■ DATA UNDER STUDY

....................

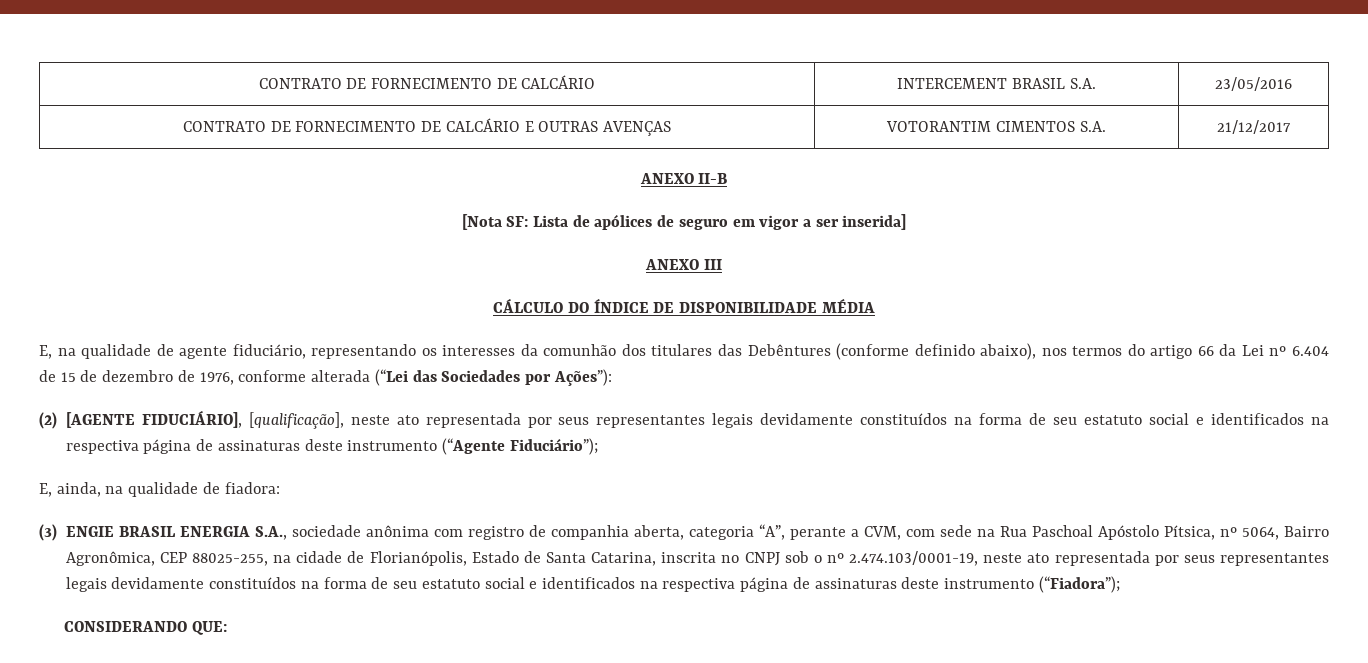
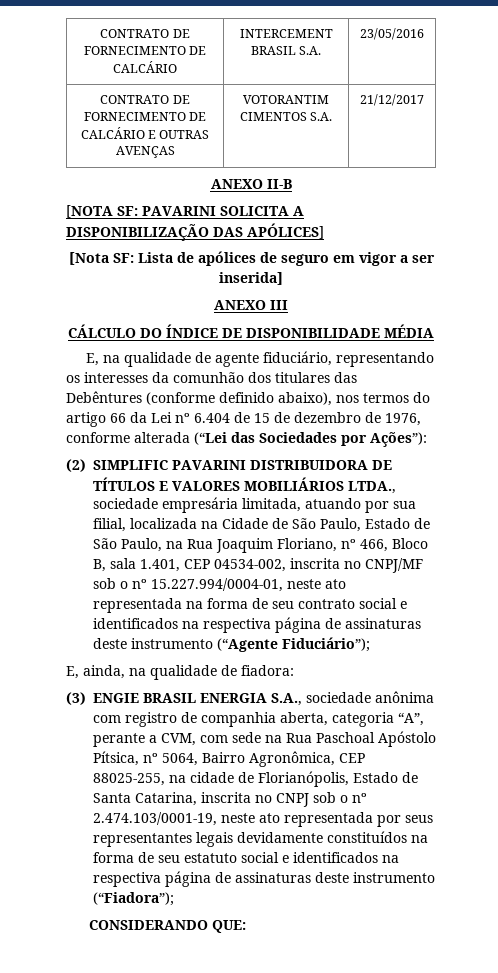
(728, 178) none -> [66,205,304,218] [66,223,324,241] // [NOTA SF: PAVARINI SOLICITA A DISPONIBILIZAÇÃO DAS APÓLICES]
[65,410,1143,429] [AGENTE FIDUCIÁRIO], [qualificação], neste ato representada por seus representantes legais devidamente constituídos na forma de seu estatuto -> [93,460,392,470] [93,477,396,494] [93,497,416,513] [93,518,430,532] [93,538,428,553] [93,558,423,573] [93,578,346,592] [93,598,355,613] SIMPLIFIC PAVARINI DISTRIBUIDORA DE TÍTULOS E VALORES MOBILIÁRIOS LTDA., sociedade empresária limitada, atuando por sua filial, localizada na Cidade de São Paulo, Estado de São Paulo, na Rua Joaquim Floriano, nº 466, Bloco B, sala 1.401, CEP 04534-002, inscrita no CNPJ/MF sob o nº 15.227.994/0004-01, neste ato representada na forma de seu contrato

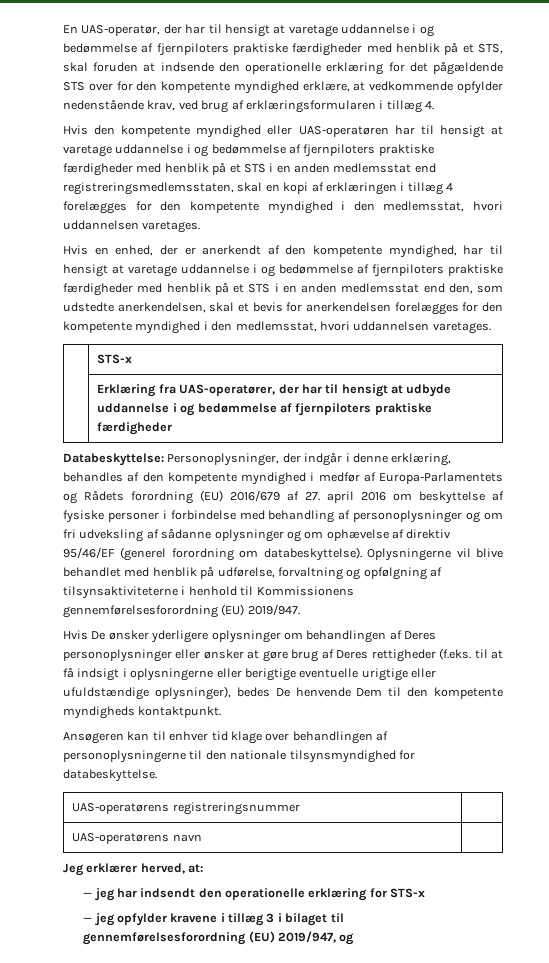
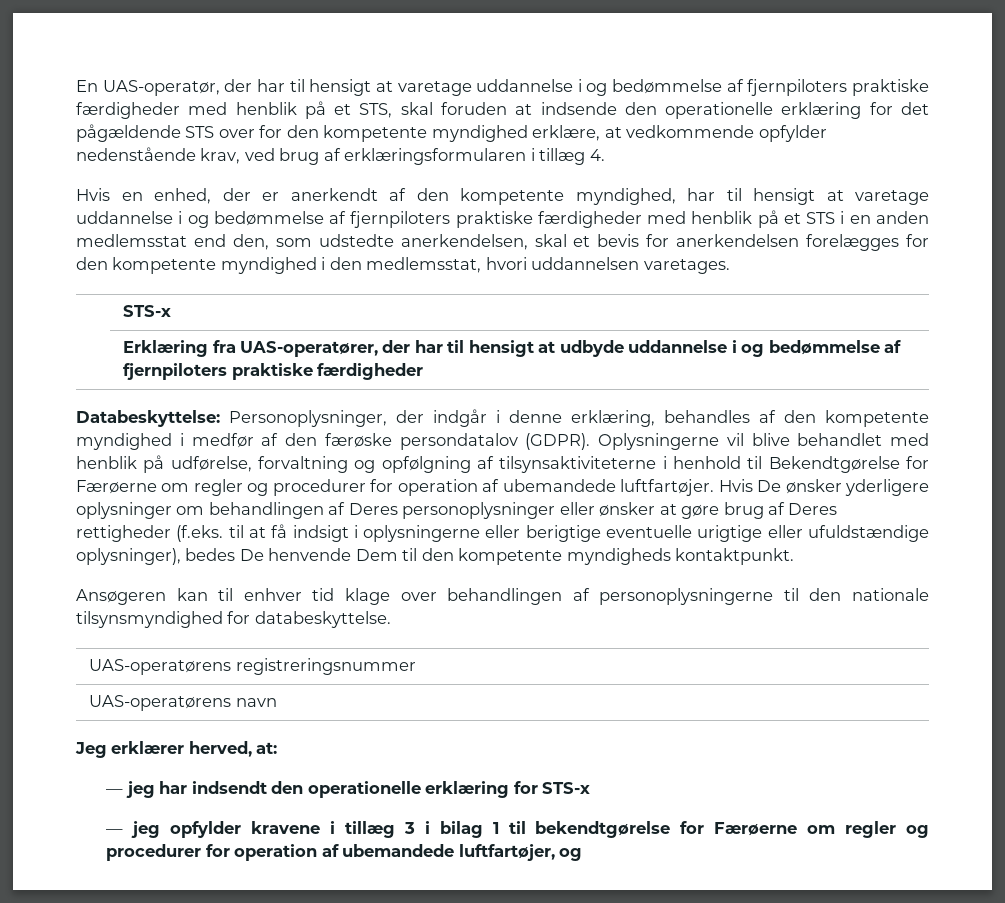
[63,125,503,138] [63,144,434,157] [63,162,436,176] [63,182,453,195] [63,201,503,214] [63,220,201,233] // Hvis den kompetente myndighed eller UAS-operatøren har til hensigt at varetage uddannelse i og bedømmelse af fjernpiloters praktiske færdigheder med henblik på et STS i en anden medlemsstat end registreringsmedlemsstaten, skal en kopi af erklæringen i tillæg 4 forelægges for den kompetente myndighed i den medlemsstat, hvori uddannelsen varetages. -> (605, 155) none
[379,472,503,484] [63,490,504,504] [63,510,504,523] [63,528,452,542] [63,547,362,561] Europa-Parlamentets og Rådets forordning (EU) 2016/679 af 27. april 2016 om beskyttelse af fysiske personer i forbindelse med behandling af personoplysninger og om fri udveksling af sådanne oplysninger og om ophævelse af direktiv 95/46/EF (generel forordning om databeskyttelse). -> [285,433,591,450] den færøske persondatalov (GDPR).
[256,586,354,596] [63,604,300,618] Kommissionens gennemførelsesforordning (EU) 2019/947. // -> [768,456,930,473] [76,479,715,496] Bekendtgørelse for Færøerne om regler og procedurer for operation af ubemandede luftfartøjer.
[285,913,344,926] [83,931,336,945] bilaget til gennemførelsesforordning (EU) 2019/947, -> [439,821,929,838] [106,844,555,861] bilag 1 til bekendtgørelse for Færøerne om regler og procedurer for operation af ubemandede luftfartøjer,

....................

■ REQUIRED ACTION
What is needed is a verbatim transcription of the records, minus the pictures.

■ TASK OUTPUT
(728, 178) none -> [66,205,304,218] [66,223,324,241] // [NOTA SF: PAVARINI SOLICITA A DISPONIBILIZAÇÃO DAS APÓLICES]
[65,410,1143,429] [AGENTE FIDUCIÁRIO], [qualificação], neste ato representada por seus representantes legais devidamente constituídos na forma de seu estatuto -> [93,460,392,470] [93,477,396,494] [93,497,416,513] [93,518,430,532] [93,538,428,553] [93,558,423,573] [93,578,346,592] [93,598,355,613] SIMPLIFIC PAVARINI DISTRIBUIDORA DE TÍTULOS E VALORES MOBILIÁRIOS LTDA., sociedade empresária limitada, atuando por sua filial, localizada na Cidade de São Paulo, Estado de São Paulo, na Rua Joaquim Floriano, nº 466, Bloco B, sala 1.401, CEP 04534-002, inscrita no CNPJ/MF sob o nº 15.227.994/0004-01, neste ato representada na forma de seu contrato

[63,125,503,138] [63,144,434,157] [63,162,436,176] [63,182,453,195] [63,201,503,214] [63,220,201,233] // Hvis den kompetente myndighed eller UAS-operatøren har til hensigt at varetage uddannelse i og bedømmelse af fjernpiloters praktiske færdigheder med henblik på et STS i en anden medlemsstat end registreringsmedlemsstaten, skal en kopi af erklæringen i tillæg 4 forelægges for den kompetente myndighed i den medlemsstat, hvori uddannelsen varetages. -> (605, 155) none
[379,472,503,484] [63,490,504,504] [63,510,504,523] [63,528,452,542] [63,547,362,561] Europa-Parlamentets og Rådets forordning (EU) 2016/679 af 27. april 2016 om beskyttelse af fysiske personer i forbindelse med behandling af personoplysninger og om fri udveksling af sådanne oplysninger og om ophævelse af direktiv 95/46/EF (generel forordning om databeskyttelse). -> [285,433,591,450] den færøske persondatalov (GDPR).
[256,586,354,596] [63,604,300,618] Kommissionens gennemførelsesforordning (EU) 2019/947. // -> [768,456,930,473] [76,479,715,496] Bekendtgørelse for Færøerne om regler og procedurer for operation af ubemandede luftfartøjer.
[285,913,344,926] [83,931,336,945] bilaget til gennemførelsesforordning (EU) 2019/947, -> [439,821,929,838] [106,844,555,861] bilag 1 til bekendtgørelse for Færøerne om regler og procedurer for operation af ubemandede luftfartøjer,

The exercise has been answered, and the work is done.